__PASSAGE TO READ__
These cartoons don't defend free speech, they threaten it

By Simon Jenkins (From Times Online of Sunday February 05, 2006)

I think, therefore I am, said the philosopher. Fine. But I think, therefore I speak? No way. Nobody has an absolute right to freedom. Civilisation is the story of humans sacrificing freedom so as to live together in harmony. We do not need Hobbes to tell us that absolute freedom is for newborn savages. All else is compromise.
Should a right-wing Danish newspaper have carried the derisive images of Muhammad? No. Should other newspapers have repeated them and the BBC teasingly "flashed" them to prove its free-speech virility? No. Should governments apologise for them or ban them from repeating the offence? No, but that is not the issue.
A newspaper is not a monastery, its mind blind to the world and deaf to reaction. Every inch of published print reflects the views of its writers and the judgment of its editors. Every day newspapers decide on the balance of boldness, offence, taste, discretion and recklessness. They must decide who is to be allowed a voice and who not. They are curbed by libel laws, common decency and their own sense of what is acceptable to readers. Speech is free only on a mountain top; all else is editing.

__DATASET RECORDS__
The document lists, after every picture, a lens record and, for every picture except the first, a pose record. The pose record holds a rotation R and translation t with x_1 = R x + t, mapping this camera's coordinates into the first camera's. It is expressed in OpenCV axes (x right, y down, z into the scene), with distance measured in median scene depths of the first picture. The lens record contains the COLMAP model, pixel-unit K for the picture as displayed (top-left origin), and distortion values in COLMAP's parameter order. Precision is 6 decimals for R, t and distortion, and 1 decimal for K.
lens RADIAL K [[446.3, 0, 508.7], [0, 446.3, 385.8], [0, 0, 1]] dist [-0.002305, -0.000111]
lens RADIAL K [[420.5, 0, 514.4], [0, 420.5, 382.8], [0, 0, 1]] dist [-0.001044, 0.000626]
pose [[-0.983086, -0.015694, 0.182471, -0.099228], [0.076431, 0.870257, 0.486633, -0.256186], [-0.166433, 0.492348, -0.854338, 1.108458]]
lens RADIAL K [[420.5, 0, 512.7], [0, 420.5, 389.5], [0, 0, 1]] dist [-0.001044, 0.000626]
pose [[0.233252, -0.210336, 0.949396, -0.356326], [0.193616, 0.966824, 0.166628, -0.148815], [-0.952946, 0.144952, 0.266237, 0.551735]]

__TASK__
Answer these questions from the cartoon essay above, one line each:
1. According to the essay, what is civilization the story of?
2. What kind of newspaper first carried the derisive images of Muhammad?
3. What three things curb newspapers?

__SOLUTION FOR THIS TASK__
1. Humans sacrificing freedom so as to live together in harmony.
2. A right-wing Danish newspaper.
3. Libel laws, common decency, and their own sense of what is acceptable to readers.